Cross site request forgery

This one is not critical, unless you use locally URL parameters (don’t laugh, it has often been done and exploited in Flash applications). Be aware that an attackant could get data in local storage that way.

Persistency

It really worries me that so much data can stay a long time in the user’s browser. With a database hosted on your server, if unwanted data(persistent XSS, malwares…) is stored, you can erase it, patch your website’s code, and your users will be safe.

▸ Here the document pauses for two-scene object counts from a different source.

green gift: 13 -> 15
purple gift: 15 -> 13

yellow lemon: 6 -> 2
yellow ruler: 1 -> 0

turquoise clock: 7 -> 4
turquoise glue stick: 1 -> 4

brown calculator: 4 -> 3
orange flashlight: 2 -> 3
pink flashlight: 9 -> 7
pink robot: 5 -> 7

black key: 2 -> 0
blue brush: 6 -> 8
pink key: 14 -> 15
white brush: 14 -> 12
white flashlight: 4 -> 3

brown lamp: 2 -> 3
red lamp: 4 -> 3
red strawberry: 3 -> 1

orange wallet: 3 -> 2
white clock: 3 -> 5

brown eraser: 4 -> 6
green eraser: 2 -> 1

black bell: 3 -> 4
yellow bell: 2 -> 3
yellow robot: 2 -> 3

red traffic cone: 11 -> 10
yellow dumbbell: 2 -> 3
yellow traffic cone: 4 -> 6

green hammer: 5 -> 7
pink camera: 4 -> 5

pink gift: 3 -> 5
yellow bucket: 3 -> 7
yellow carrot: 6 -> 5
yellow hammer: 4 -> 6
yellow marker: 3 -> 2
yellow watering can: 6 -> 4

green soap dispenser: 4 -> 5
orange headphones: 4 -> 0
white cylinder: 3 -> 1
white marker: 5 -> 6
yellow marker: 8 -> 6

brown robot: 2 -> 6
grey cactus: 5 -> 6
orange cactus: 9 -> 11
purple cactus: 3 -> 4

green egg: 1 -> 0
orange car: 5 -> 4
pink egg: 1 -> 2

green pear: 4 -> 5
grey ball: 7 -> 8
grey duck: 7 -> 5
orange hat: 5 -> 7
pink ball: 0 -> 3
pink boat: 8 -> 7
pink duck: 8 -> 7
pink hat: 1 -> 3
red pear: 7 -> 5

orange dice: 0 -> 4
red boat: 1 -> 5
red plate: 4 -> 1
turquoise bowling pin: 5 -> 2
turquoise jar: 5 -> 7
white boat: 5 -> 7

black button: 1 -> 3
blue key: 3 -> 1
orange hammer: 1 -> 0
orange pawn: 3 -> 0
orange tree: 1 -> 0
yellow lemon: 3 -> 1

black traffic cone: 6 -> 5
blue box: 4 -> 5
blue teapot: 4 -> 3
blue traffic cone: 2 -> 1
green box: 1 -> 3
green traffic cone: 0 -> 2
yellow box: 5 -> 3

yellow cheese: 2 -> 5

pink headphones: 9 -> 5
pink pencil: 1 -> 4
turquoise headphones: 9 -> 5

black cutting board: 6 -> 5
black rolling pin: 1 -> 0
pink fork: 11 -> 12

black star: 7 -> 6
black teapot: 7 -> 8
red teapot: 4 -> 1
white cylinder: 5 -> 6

With HTML 5, you’ll have to clean every user’s data. You can’t be sure that you have  protected all your users (someone could wait 6 months before coming back to your website). And because you can’t be sure, your code has to check for each known bad data. It needs a lot of code, time and tests.

Trust issues

It has been said a lot of times already: don’t trust the data coming from your client. And in our case, don’t trust it, even if it’s data that your website put in local storage. It applies to data that will come back to your server, but also to data that will be displayed with a bit of Javascript/DOM code. Yes, XSS attacks could come from local storage. So, you need to escape everything that wil go into the webpage.

Are we screwed?

These were only quick thoughts about the vulnerabilities you could encounter with client side web applications. It is not really hard to protect the application, but you have to be very careful about what data you will trust. The good thing is, these vulnerabilities are not new: you can see them in lots of Flash applications. So, the mitigation mechanisms are well known, and easy to apply.